The Role of an Effective Environment Health and Safety Program

An effective EH&S program has an objective with a documented strategy that is designed to prevent accidents, occupational illness and injuries, and prevent negative impacts to the environment. An effective program should begin with a policy statement that has the full support of senior management. The policy should contain at a minimum:

  • • The overall objective of the program
  • • The commitment of management to protect the H&S of employees
  • • Management responsibility and accountability
  • • The EH&S philosophy of the company
  • • Employee accountability and responsibility

An EH&S program must include the elements required by EH&S regulations and standards to demonstrate compliance and achieve the intended results. Because the mission of companies differs, it is not reasonable to expect that one EH&S program can be completely transferred across companies without modifications. However, successful programs can be shared as a starting point. Some critical elements of a successful environment, safety, and health program are listed as follows:

  • • Management commitment and responsibility
  • • Individual responsibility
  • • Employee led (H&S) committee
  • • Job hazard analysis procedure
  • • EH&S rules and procedures
  • • Employee orientation and training
  • • Workplace inspections, audits, and assessments
  • • Reporting and investigating workplace accidents, injuries, and illnesses
  • • Emergency procedures
  • • Medical and first aid treatment
  • • EH&S communications and promotions
  • • Employee engagement

An effective H&S department is an asset to a company when seeking to reduce injuries; to lower the cost associated with injuries, noncompliances, and violations; and to enhance relationship with stakeholders and the community.
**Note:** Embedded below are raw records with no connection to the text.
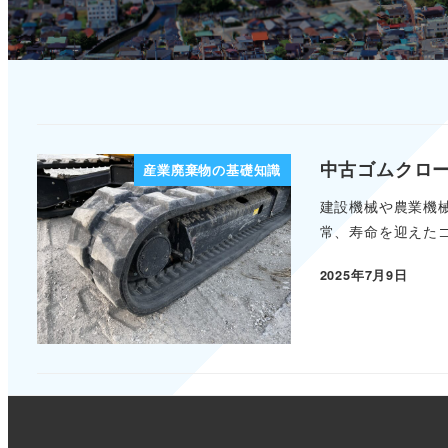
中古ゴムクロ
産業廃棄物の基礎知識
建設機械や農業機
常、寿命を迎えたゴ
2025年7月9日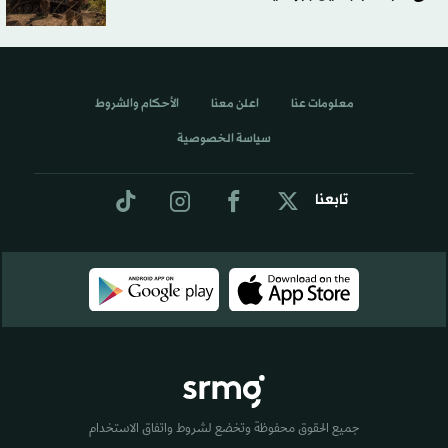
معلومات عنا
اعلن معنا
الأحكام والشروط
سياسة الخصوصية
تابعنا
جميع الحقوق محفوظة وتخضع لشروط واتفاق الاستخدام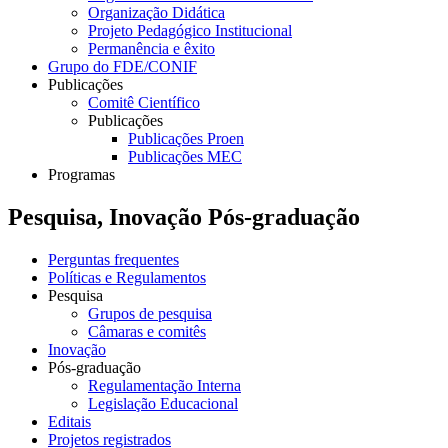
Organização Didática
Projeto Pedagógico Institucional
Permanência e êxito
Grupo do FDE/CONIF
Publicações
Comitê Científico
Publicações
Publicações Proen
Publicações MEC
Programas
Pesquisa, Inovação Pós-graduação
Perguntas frequentes
Políticas e Regulamentos
Pesquisa
Grupos de pesquisa
Câmaras e comitês
Inovação
Pós-graduação
Regulamentação Interna
Legislação Educacional
Editais
Projetos registrados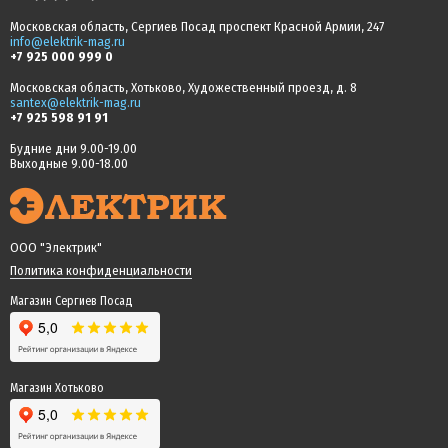
Московская область, Сергиев Посад проспект Красной Армии, 247
info@elektrik-mag.ru
+7 925 000 999 0
Московская область, Хотьково, Художественный проезд, д. 8
santex@elektrik-mag.ru
+7 925 598 91 91
Будние дни 9.00-19.00
Выходные 9.00-18.00
ООО "Электрик"
Политика конфиденциальности
Магазин Сергиев Посад
Магазин Хотьково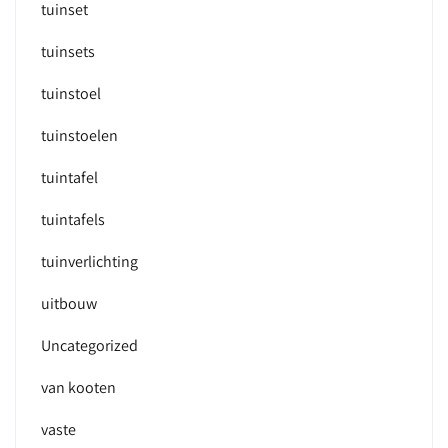
tuinset
tuinsets
tuinstoel
tuinstoelen
tuintafel
tuintafels
tuinverlichting
uitbouw
Uncategorized
van kooten
vaste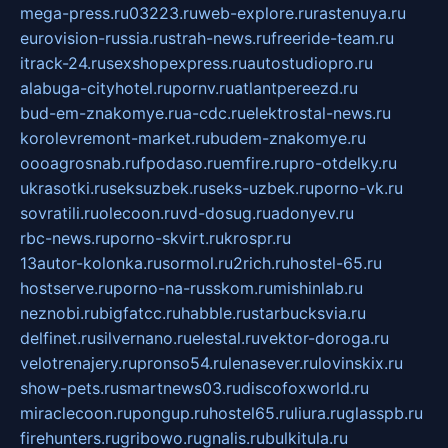
mega-press.ru
03223.ru
web-explore.ru
rastenuya.ru
eurovision-russia.ru
strah-news.ru
freeride-team.ru
itrack-24.ru
sexshopexpress.ru
autostudiopro.ru
alabuga-cityhotel.ru
pornv.ru
atlantpereezd.ru
bud-em-znakomye.ru
a-cdc.ru
elektrostal-news.ru
korolevremont-market.ru
budem-znakomye.ru
oooagrosnab.ru
fpodaso.ru
emfire.ru
pro-otdelky.ru
ukrasotki.ru
seksuzbek.ru
seks-uzbek.ru
porno-vk.ru
sovratili.ru
olecoon.ru
vd-dosug.ru
adonyev.ru
rbc-news.ru
porno-skvirt.ru
krospr.ru
13autor-kolonka.ru
sormol.ru
2rich.ru
hostel-65.ru
hostserve.ru
porno-na-russkom.ru
mishinlab.ru
neznobi.ru
bigfatcc.ru
habble.ru
starbucksvia.ru
delfinet.ru
silvernano.ru
elestal.ru
vektor-doroga.ru
velotrenajery.ru
pronso54.ru
lenasever.ru
lovinskix.ru
show-pets.ru
smartnews03.ru
discofoxworld.ru
miraclecoon.ru
pongup.ru
hostel65.ru
liura.ru
glasspb.ru
firehunters.ru
gribowo.ru
gnalis.ru
bulkitula.ru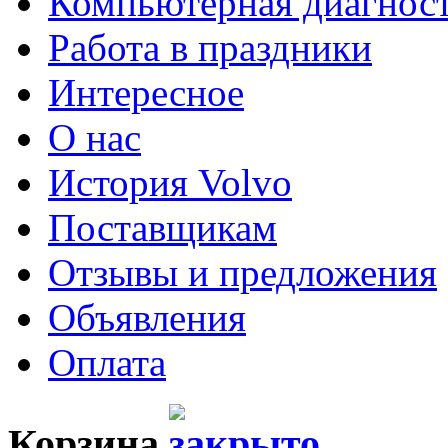
Компьютерная диагнос
Работа в праздники
Интересное
О нас
История Volvo
Поставщикам
Отзывы и предложения
Объявления
Оплата
Корзина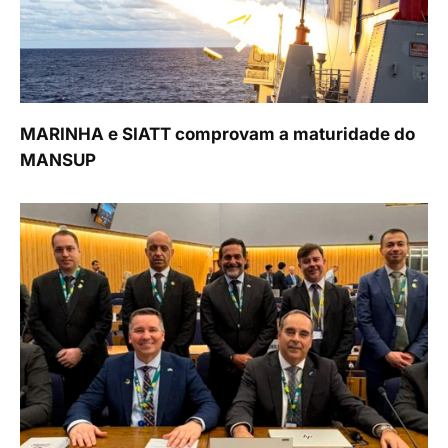
MARINHA e SIATT comprovam a maturidade do
MANSUP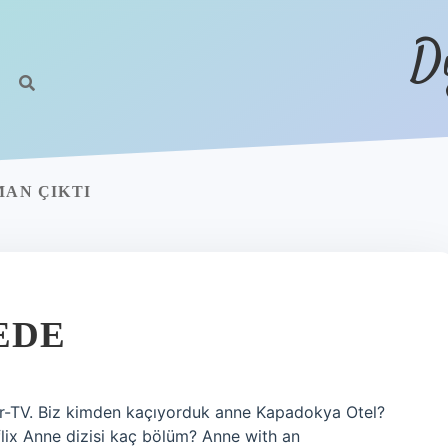
D
MAN ÇIKTI
EDE
tar-TV. Biz kimden kaçıyorduk anne Kapadokya Otel?
ix Anne dizisi kaç bölüm? Anne with an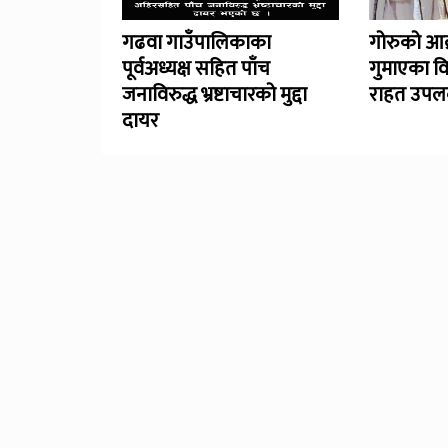
गढवा गाउँपालिकाका
गोरुको आक
पूर्वअध्यक्ष सहित पाँच
गुमाएका व
जनाविरुद्ध भ्रष्टाचारको मुद्दा
राहत उपलब
दायर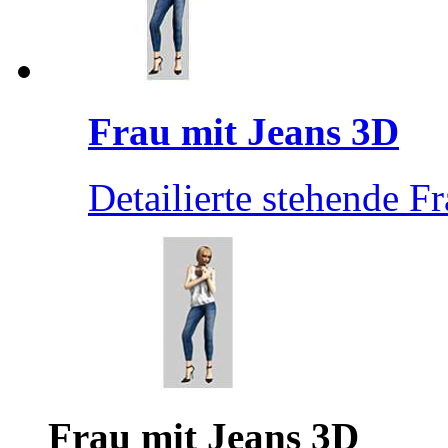
Frau mit Jeans 3D
Detailierte stehende Fr
Frau mit Jeans 3D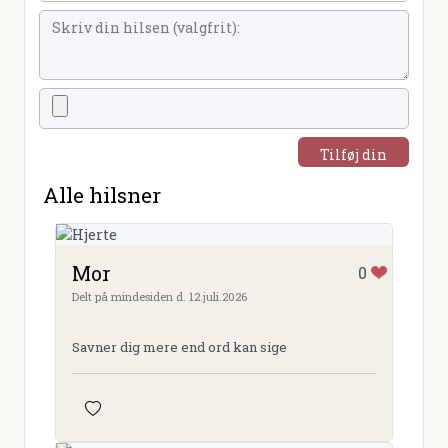
Tilføj din
hilsen
Alle hilsner
Mor
0
Delt på mindesiden d. 12.juli.2026
Savner dig mere end ord kan sige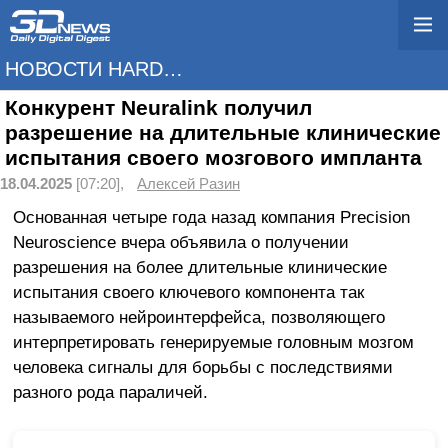
НОВОСТИ HARDWARE
Конкурент Neuralink получил
разрешение на длительные клинические
испытания своего мозгового импланта
18.04.2025
[07:20],
Алексей Разин
Основанная четыре года назад компания Precision
Neuroscience вчера объявила о получении
разрешения на более длительные клинические
испытания своего ключевого компонента так
называемого нейроинтерфейса, позволяющего
интерпретировать генерируемые головным мозгом
человека сигналы для борьбы с последствиями
разного рода параличей.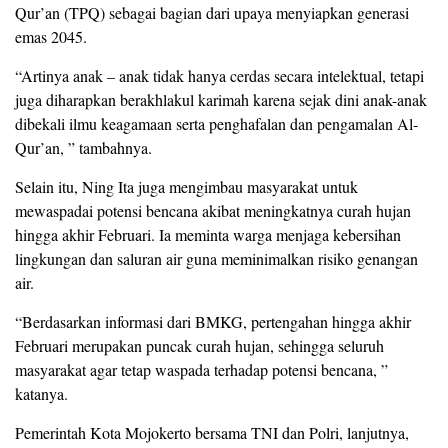
Qur’an (TPQ) sebagai bagian dari upaya menyiapkan generasi
emas 2045.
“Artinya anak – anak tidak hanya cerdas secara intelektual, tetapi
juga diharapkan berakhlakul karimah karena sejak dini anak-anak
dibekali ilmu keagamaan serta penghafalan dan pengamalan Al-
Qur’an, ” tambahnya.
Selain itu, Ning Ita juga mengimbau masyarakat untuk
mewaspadai potensi bencana akibat meningkatnya curah hujan
hingga akhir Februari. Ia meminta warga menjaga kebersihan
lingkungan dan saluran air guna meminimalkan risiko genangan
air.
“Berdasarkan informasi dari BMKG, pertengahan hingga akhir
Februari merupakan puncak curah hujan, sehingga seluruh
masyarakat agar tetap waspada terhadap potensi bencana, ”
katanya.
Pemerintah Kota Mojokerto bersama TNI dan Polri, lanjutnya,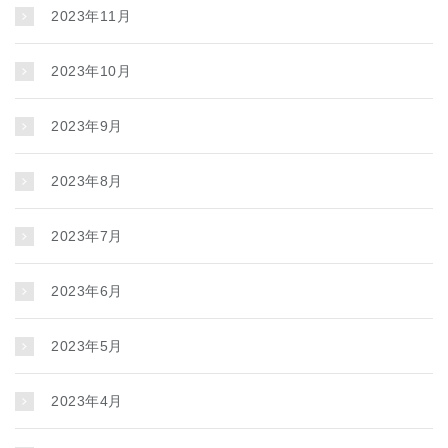
2023年11月
2023年10月
2023年9月
2023年8月
2023年7月
2023年6月
2023年5月
2023年4月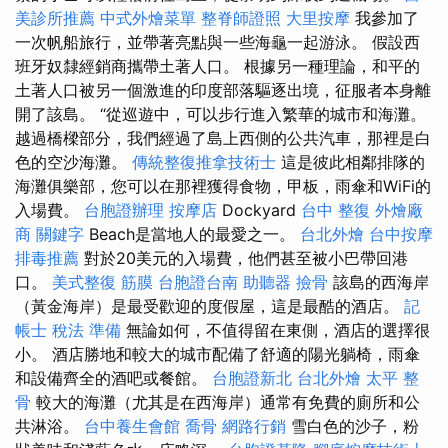
美診所推薦
中式外燴菜單
整脊師證照
大里按摩
我參加了
一次帆船旅行，並帶著亮點與一些海龜一起游泳。 假設西
班牙奴隸經銷商攜帶土著人口。 根據另一種理論，和平的
土著人口被另一個激進的印度部落驅逐出境，征服者本身離
開了該島。 “從巡遊中，可以步行進入繁華的城市和海灘。
越過橋樑部分，我們經過了島上西側的公共汽車，那裡是白
色的空沙海灘。
傳統整復推拿技術士
這是彼此相鄰排隊的
海灘俱樂部，您可以在那裡獲得食物，甲板，雨傘和WiFi的
入場費。
台胞證辦理
按摩店
Dockyard
台中 整復
外燴廠
商
關鍵字
Beach是當地人的最愛之一。
台北外燴
台中按摩
排毒推薦
對於20美元的入場費，他們甚至被小巴帶回港
口。
美式整復 筋膜
台胞證台南
助聽器
撿骨
該島的西海岸
（黃金海岸）是最受歡迎的度假屋，這是最酷的酒店。
記
帳士 稅法 準備
無論如何，不​​值得留在東側，酒店的選擇很
小。 酒店勝地和較大的城市配備了舒適的陽光躺椅，雨傘
和設備齊全的酒吧或餐館。
台胞證新北
台北外燴
太平 整
骨
較大的海灘（尤其是在西海岸）通常有免費的廁所和公
共淋浴。
台中養生會館
喬骨
網路行銷
雪白色的沙子，粉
Too often, an EH&S organization is not effective because of the limited staffing levels and professionals lacking the knowledge and experience necessary to be successful in the roles they are expected to perform. Often, workers are placed in positions as EH&S professionals and managers without any background, knowledge, or skills in the function. Companies that hire qualified EH&S professionals generally are able to implement a solid program that is valuable in ensuring that work is performed safely and helping reduce the cost associated with accidents, regulatory noncompliances, and injury and illness to workers. Combining Lean principles with the EH&S program is an effective way to strengthen both programs.

Lean principles are not about working faster; however, it is about working smarter. Planning work in a way that it can be performed safely is working smarter and the only way to work. An effective EH&S program is a proactive tool in reducing waste and unintended cost, and it compliments a company's desire to implement Lean thinking, practices, and tools successfully.